PROBLEM TO SOLVE:
Each entry below should be reproduced character for character.

[Data records]
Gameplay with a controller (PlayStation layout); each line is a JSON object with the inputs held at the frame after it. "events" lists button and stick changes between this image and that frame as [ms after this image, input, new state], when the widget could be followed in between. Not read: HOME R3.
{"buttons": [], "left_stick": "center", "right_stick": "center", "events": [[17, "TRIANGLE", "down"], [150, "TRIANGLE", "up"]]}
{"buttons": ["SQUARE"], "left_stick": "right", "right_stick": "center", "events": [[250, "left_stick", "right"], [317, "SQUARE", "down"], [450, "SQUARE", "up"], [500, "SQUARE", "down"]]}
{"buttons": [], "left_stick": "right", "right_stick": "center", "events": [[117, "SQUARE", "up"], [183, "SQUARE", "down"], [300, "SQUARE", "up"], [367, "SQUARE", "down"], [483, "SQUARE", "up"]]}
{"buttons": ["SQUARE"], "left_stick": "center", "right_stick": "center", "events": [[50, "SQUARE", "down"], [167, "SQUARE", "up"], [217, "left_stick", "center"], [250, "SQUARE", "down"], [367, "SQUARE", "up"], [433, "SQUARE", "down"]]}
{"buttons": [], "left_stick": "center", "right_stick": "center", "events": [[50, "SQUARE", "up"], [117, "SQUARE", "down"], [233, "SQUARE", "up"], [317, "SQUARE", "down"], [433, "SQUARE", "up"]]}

SOLUTION TO THIS TASK:
Gameplay with a controller (PlayStation layout); each line is a JSON object with the inputs held at the frame after it. "events" lists button and stick changes between this image and that frame as [ms after this image, input, new state], when the widget could be followed in between. Not read: HOME R3.
{"buttons": [], "left_stick": "center", "right_stick": "center", "events": [[17, "TRIANGLE", "down"], [150, "TRIANGLE", "up"]]}
{"buttons": ["SQUARE"], "left_stick": "right", "right_stick": "center", "events": [[250, "left_stick", "right"], [317, "SQUARE", "down"], [450, "SQUARE", "up"], [500, "SQUARE", "down"]]}
{"buttons": [], "left_stick": "right", "right_stick": "center", "events": [[117, "SQUARE", "up"], [183, "SQUARE", "down"], [300, "SQUARE", "up"], [367, "SQUARE", "down"], [483, "SQUARE", "up"]]}
{"buttons": ["SQUARE"], "left_stick": "center", "right_stick": "center", "events": [[50, "SQUARE", "down"], [167, "SQUARE", "up"], [217, "left_stick", "center"], [250, "SQUARE", "down"], [367, "SQUARE", "up"], [433, "SQUARE", "down"]]}
{"buttons": [], "left_stick": "center", "right_stick": "center", "events": [[50, "SQUARE", "up"], [117, "SQUARE", "down"], [233, "SQUARE", "up"], [317, "SQUARE", "down"], [433, "SQUARE", "up"]]}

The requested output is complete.